## WORK INSTRUCTIONS
Please restate the lines shown below exactly, every one of them.

[Stored items]
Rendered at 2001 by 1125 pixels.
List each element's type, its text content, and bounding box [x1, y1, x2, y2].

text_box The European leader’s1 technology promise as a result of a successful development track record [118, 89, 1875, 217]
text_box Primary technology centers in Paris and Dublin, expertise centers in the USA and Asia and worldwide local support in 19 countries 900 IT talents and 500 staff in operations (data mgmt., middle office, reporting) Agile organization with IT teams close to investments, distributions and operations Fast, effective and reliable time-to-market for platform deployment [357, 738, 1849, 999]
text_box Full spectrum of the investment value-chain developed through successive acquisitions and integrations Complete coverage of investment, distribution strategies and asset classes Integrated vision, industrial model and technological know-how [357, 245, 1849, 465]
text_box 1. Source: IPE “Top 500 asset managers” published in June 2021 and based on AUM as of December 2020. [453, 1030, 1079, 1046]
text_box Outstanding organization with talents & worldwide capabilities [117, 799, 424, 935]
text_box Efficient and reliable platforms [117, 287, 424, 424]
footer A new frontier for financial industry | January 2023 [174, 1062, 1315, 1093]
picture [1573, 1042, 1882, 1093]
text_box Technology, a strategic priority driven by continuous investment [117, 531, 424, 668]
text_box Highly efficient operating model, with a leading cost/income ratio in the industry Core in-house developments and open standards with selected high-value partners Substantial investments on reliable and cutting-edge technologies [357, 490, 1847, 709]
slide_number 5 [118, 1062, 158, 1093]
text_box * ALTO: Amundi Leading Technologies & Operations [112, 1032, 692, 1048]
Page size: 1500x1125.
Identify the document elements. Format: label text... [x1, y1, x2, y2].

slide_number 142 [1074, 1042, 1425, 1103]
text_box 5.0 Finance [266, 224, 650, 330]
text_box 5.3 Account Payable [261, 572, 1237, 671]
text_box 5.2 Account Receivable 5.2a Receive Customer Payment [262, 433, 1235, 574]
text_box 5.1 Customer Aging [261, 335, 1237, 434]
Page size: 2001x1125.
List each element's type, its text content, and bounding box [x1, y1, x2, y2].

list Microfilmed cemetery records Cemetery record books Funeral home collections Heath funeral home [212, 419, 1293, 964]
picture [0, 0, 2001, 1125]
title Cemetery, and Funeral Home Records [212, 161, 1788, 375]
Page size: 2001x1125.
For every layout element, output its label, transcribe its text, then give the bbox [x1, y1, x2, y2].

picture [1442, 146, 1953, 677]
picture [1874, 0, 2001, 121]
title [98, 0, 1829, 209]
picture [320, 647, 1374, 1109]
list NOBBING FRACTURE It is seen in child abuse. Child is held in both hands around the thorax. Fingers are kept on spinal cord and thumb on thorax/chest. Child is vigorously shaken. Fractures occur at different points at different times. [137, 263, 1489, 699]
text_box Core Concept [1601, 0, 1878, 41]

## SOLVED EXERCISE
Rendered at 2001 by 1125 pixels.
List each element's type, its text content, and bounding box [x1, y1, x2, y2].

text_box The European leader’s1 technology promise as a result of a successful development track record [118, 89, 1875, 217]
text_box Primary technology centers in Paris and Dublin, expertise centers in the USA and Asia and worldwide local support in 19 countries 900 IT talents and 500 staff in operations (data mgmt., middle office, reporting) Agile organization with IT teams close to investments, distributions and operations Fast, effective and reliable time-to-market for platform deployment [357, 738, 1849, 999]
text_box Full spectrum of the investment value-chain developed through successive acquisitions and integrations Complete coverage of investment, distribution strategies and asset classes Integrated vision, industrial model and technological know-how [357, 245, 1849, 465]
text_box 1. Source: IPE “Top 500 asset managers” published in June 2021 and based on AUM as of December 2020. [453, 1030, 1079, 1046]
text_box Outstanding organization with talents & worldwide capabilities [117, 799, 424, 935]
text_box Efficient and reliable platforms [117, 287, 424, 424]
footer A new frontier for financial industry | January 2023 [174, 1062, 1315, 1093]
picture [1573, 1042, 1882, 1093]
text_box Technology, a strategic priority driven by continuous investment [117, 531, 424, 668]
text_box Highly efficient operating model, with a leading cost/income ratio in the industry Core in-house developments and open standards with selected high-value partners Substantial investments on reliable and cutting-edge technologies [357, 490, 1847, 709]
slide_number 5 [118, 1062, 158, 1093]
text_box * ALTO: Amundi Leading Technologies & Operations [112, 1032, 692, 1048]
Page size: 1500x1125.
Identify the document elements. Format: label text... [x1, y1, x2, y2].

slide_number 142 [1074, 1042, 1425, 1103]
text_box 5.0 Finance [266, 224, 650, 330]
text_box 5.3 Account Payable [261, 572, 1237, 671]
text_box 5.2 Account Receivable 5.2a Receive Customer Payment [262, 433, 1235, 574]
text_box 5.1 Customer Aging [261, 335, 1237, 434]
Page size: 2001x1125.
List each element's type, its text content, and bounding box [x1, y1, x2, y2].

list Microfilmed cemetery records Cemetery record books Funeral home collections Heath funeral home [212, 419, 1293, 964]
picture [0, 0, 2001, 1125]
title Cemetery, and Funeral Home Records [212, 161, 1788, 375]
Page size: 2001x1125.
For every layout element, output its label, transcribe its text, then give the bbox [x1, y1, x2, y2].

picture [1442, 146, 1953, 677]
picture [1874, 0, 2001, 121]
title [98, 0, 1829, 209]
picture [320, 647, 1374, 1109]
list NOBBING FRACTURE It is seen in child abuse. Child is held in both hands around the thorax. Fingers are kept on spinal cord and thumb on thorax/chest. Child is vigorously shaken. Fractures occur at different points at different times. [137, 263, 1489, 699]
text_box Core Concept [1601, 0, 1878, 41]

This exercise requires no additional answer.